The door buzzer went.
She pushed past Owain and answered it. “Yes?”
“Amy, it’s Bryn. There’s—”
“Come up.”
She pressed the button, standing warily between Owain and the lift. From his expression, Bryn’s visit was entirely unexpected.
The doors opened and Amy turned, seeing Bryn with Catriona and a uniformed officer with a brown cocker spaniel. Amy recoiled from the dog, nearly bumping straight into Owain.
“I tried to warn you,” Bryn said, but Amy wasn’t really listening.
“Bryn, I need to talk to you,” she said urgently, glancing back at Owain.
“We need to do this search first, Amy. If there are drugs on the premises—”
“Drugs?” Amy thought of her cupboard full of prescription pills—except they weren’t exactly prescribed for her.
“Class A drugs,” Bryn said. “It’s Jason’s room they want to search.”
“We will search the whole premises,” Catriona corrected. “Mr. Carr has access to all the rooms, correct?”
Amy nodded. She had no fear that Jason had drugs on the premises. The only thing he’d ever smoked here was tobacco. But would the dog have a good sniff around the bookcase in Jason’s bedroom?
The dog was already straining against its leash and Amy pressed herself against the wall to let it past. The uniform followed the dog, who leapt up at Owain’s thigh.
Owain laughed and fondled its ears. “Hey, boyo.”
“Leave him alone, Owain,” Catriona told him. “The dog’s working.”
Owain held up his hands, but the dog didn’t leave him alone. It dropped down and pawed at the carpet.
“What’s it doing?” Amy whispered to Bryn.
But Catriona and the uniform immediately closed in on Owain. The handler removed the dog and produced a white towel, but Catriona was looking at Owain in horror.
“Turn out your pockets,” she said woodenly.
Owain silently obeyed, turning out his wallet and keys. Catriona gestured for his laptop bag and he gave it to her.
Immediately, the dog was distracted again, head-butting the bag.
“Does this belong to Jason Carr?”
“No,” Owa
in said, just as Amy was about to protest. “It’s mine.”
Catriona set it on the floor and opened the main compartment, before checking all the pockets.
And removed a small bag of white powder.
There was a collective atmosphere of shock.
“Any explanation?” Catriona said numbly.
But Owain just shook his head, looking like his world was ending.
Even though she had started to suspect him, this came as a blow. Amy had known Owain for years. He was one of the few people she let into her life—he even had his own door code!
“Bryn,” she said, finally, the words quiet and reticent. “You have to check with the prison.
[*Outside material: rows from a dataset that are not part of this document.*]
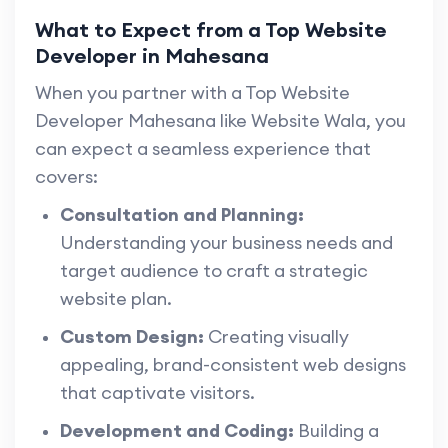
What to Expect from a Top Website
Developer in Mahesana
When you partner with a Top Website
Developer Mahesana like Website Wala, you
can expect a seamless experience that
covers:
Consultation and Planning:
Understanding your business needs and
target audience to craft a strategic
website plan.
Custom Design:
Creating visually
appealing, brand-consistent web designs
that captivate visitors.
Development and Coding:
Building a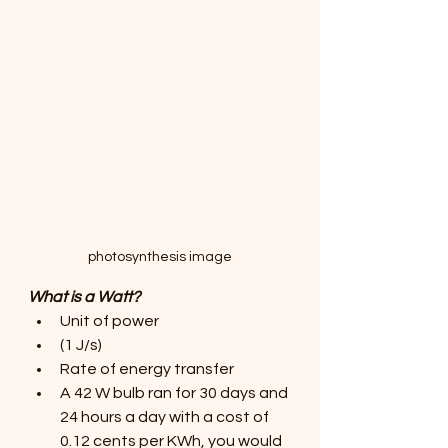
photosynthesis image
What is a Watt?
Unit of power 
(1 J/s)
Rate of energy transfer
A 42 W bulb ran for 30 days and 
24 hours a day with a cost of 
0.12 cents per KWh, you would 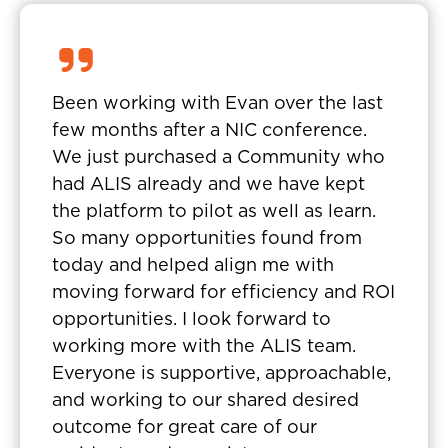
Been working with Evan over the last
few months after a NIC conference.
We just purchased a Community who
had ALIS already and we have kept
the platform to pilot as well as learn.
So many opportunities found from
today and helped align me with
moving forward for efficiency and ROI
opportunities. I look forward to
working more with the ALIS team.
Everyone is supportive, approachable,
and working to our shared desired
outcome for great care of our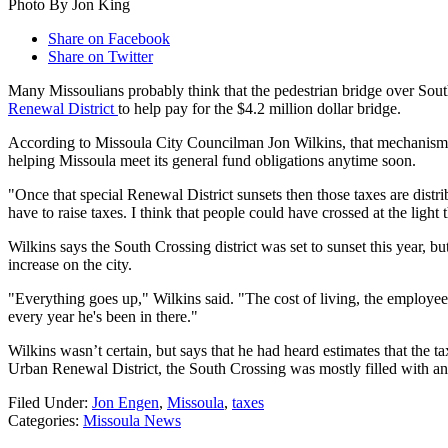
Photo By Jon King
Share on Facebook
Share on Twitter
Many Missoulians probably think that the pedestrian bridge over South
Renewal District
to help pay for the $4.2 million dollar bridge.
According to Missoula City Councilman Jon Wilkins, that mechanism
helping Missoula meet its general fund obligations anytime soon.
"Once that special Renewal District sunsets then those taxes are dis
have to raise taxes. I think that people could have crossed at the light
Wilkins says the South Crossing district was set to sunset this year, b
increase on the city.
"Everything goes up," Wilkins said. "The cost of living, the employees,
every year he's been in there."
Wilkins wasn’t certain, but says that he had heard estimates that the t
Urban Renewal District, the South Crossing was mostly filled with a
Filed Under
:
Jon Engen
,
Missoula
,
taxes
Categories
:
Missoula News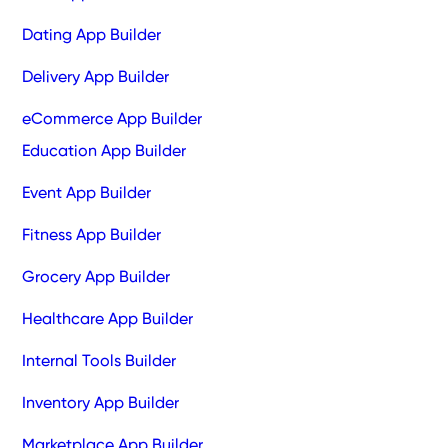
Dating App Builder
Delivery App Builder
eCommerce App Builder
Education App Builder
Event App Builder
Fitness App Builder
Grocery App Builder
Healthcare App Builder
Internal Tools Builder
Inventory App Builder
Marketplace App Builder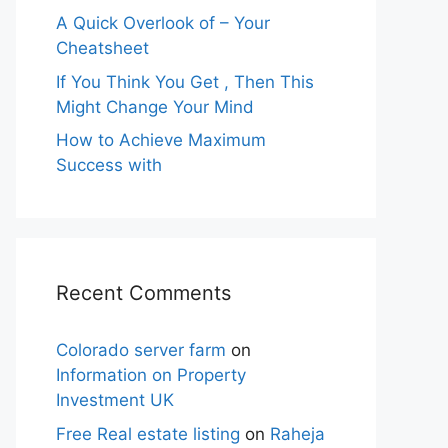
A Quick Overlook of – Your
Cheatsheet
If You Think You Get , Then This
Might Change Your Mind
How to Achieve Maximum
Success with
Recent Comments
Colorado server farm
on
Information on Property
Investment UK
Free Real estate listing
on
Raheja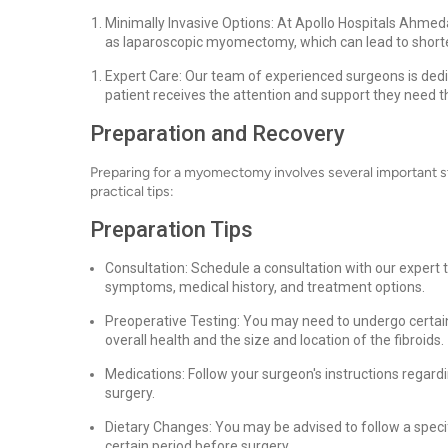
Minimally Invasive Options: At Apollo Hospitals Ahme
as laparoscopic myomectomy, which can lead to shorte
Expert Care: Our team of experienced surgeons is dedi
patient receives the attention and support they need t
Preparation and Recovery
Preparing for a myomectomy involves several important s
practical tips:
Preparation Tips
Consultation: Schedule a consultation with our expert
symptoms, medical history, and treatment options.
Preoperative Testing: You may need to undergo certain
overall health and the size and location of the fibroids.
Medications: Follow your surgeon's instructions regard
surgery.
Dietary Changes: You may be advised to follow a specifi
certain period before surgery.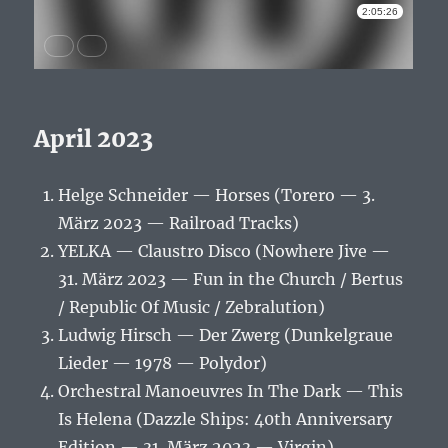
April 2023
Helge Schneider — Horses (Torero — 3.
März 2023 — Railroad Tracks)
YELKA — Claustro Disco (Nowhere Jive —
31. März 2023 — Fun in the Church / Bertus
/ Republic Of Music / Zebralution)
Ludwig Hirsch — Der Zwerg (Dunkelgraue
Lieder — 1978 — Polydor)
Orchestral Manoeuvres In The Dark — This
Is Helena (Dazzle Ships: 40th Anniversary
Edition — 31. März 2023 — Virgin)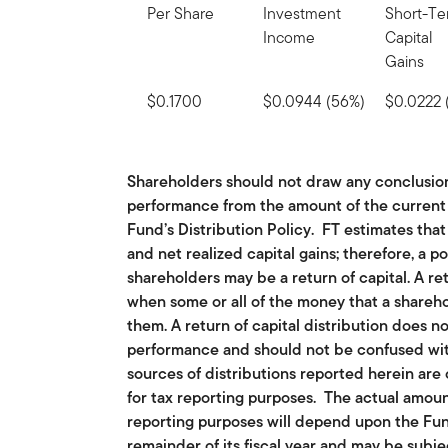
Per Share
Investment
Short-T
Income
Capital
Gains
$0.1700
$0.0944 (56%)
$0.0222 
Shareholders should not draw any conclusio
performance from the amount of the current d
Fund’s Distribution Policy. FT estimates that
and net realized capital gains; therefore, a po
shareholders may be a return of capital. A re
when some or all of the money that a shareho
them. A return of capital distribution does n
performance and should not be confused with
sources of distributions reported herein are
for tax reporting purposes. The actual amoun
reporting purposes will depend upon the Fu
remainder of its fiscal year and may be subj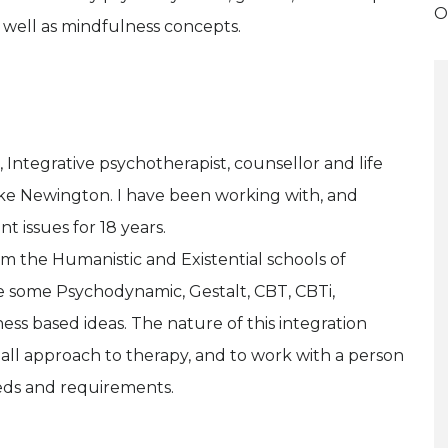
O
well as mindfulness concepts.
Integrative psychotherapist, counsellor and life
ke Newington. I have been working with, and
t issues for 18 years.
m the Humanistic and Existential schools of
e some Psychodynamic, Gestalt, CBT, CBTi,
s based ideas. The nature of this integration
-all approach to therapy, and to work with a person
eeds and requirements.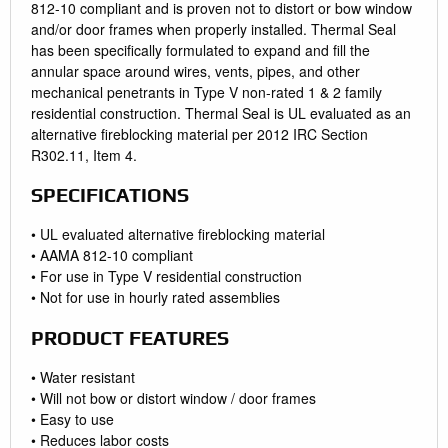
812-10 compliant and is proven not to distort or bow window
and/or door frames when properly installed. Thermal Seal
has been specifically formulated to expand and fill the
annular space around wires, vents, pipes, and other
mechanical penetrants in Type V non-rated 1 & 2 family
residential construction. Thermal Seal is UL evaluated as an
alternative fireblocking material per 2012 IRC Section
R302.11, Item 4.
SPECIFICATIONS
• UL evaluated alternative fireblocking material
• AAMA 812-10 compliant
• For use in Type V residential construction
• Not for use in hourly rated assemblies
PRODUCT FEATURES
• Water resistant
• Will not bow or distort window / door frames
• Easy to use
• Reduces labor costs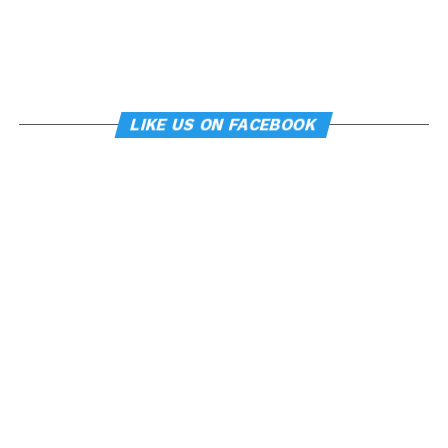
LIKE US ON FACEBOOK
Why Jason was in general population. The name on the request.”
Beside her, Bryn was absolutely silent.
Catriona looked to him for confirmation, but he said nothing. She took a deep breath. “Owain Jenkins, I am arresting you for possession of a class A substance. You do not have to say anything. But you may harm your defence if you do not mention, when questioned, something which you later rely on in court. Anything you do say may be given in evidence.”
Owain went quietly. And another one of Amy’s certainties shattered into pieces.
Chapter Thirty-Seven: Troubled Water
Bryn sat alone, watching the one-sided interrogation through the mirrored window.
It didn’t make any sense. If he looked at the evidence, the die-cast facts, it seemed he had to either believe Amy hacked the van or Owain did. And, if he believed Jason’s account of the prison hanging, it seemed like someone wanted him disposed of—and when Amy asked him to check the prison records...
This was worse than Jason’s arrest. Now he knew what Amy meant when she’d asked him how he’d feel. He felt like a hollow had been carved out in his chest. Beyond the glass, the external detective—from Bristol or Plymouth or some such place—continued his questions.
“Your police-issue laptop contains what our IT experts believe are the tools required to hack the prison escort van. Do you know anything about that?”
“No,” Owain said, the first word he’d spoken apart from his name and personals.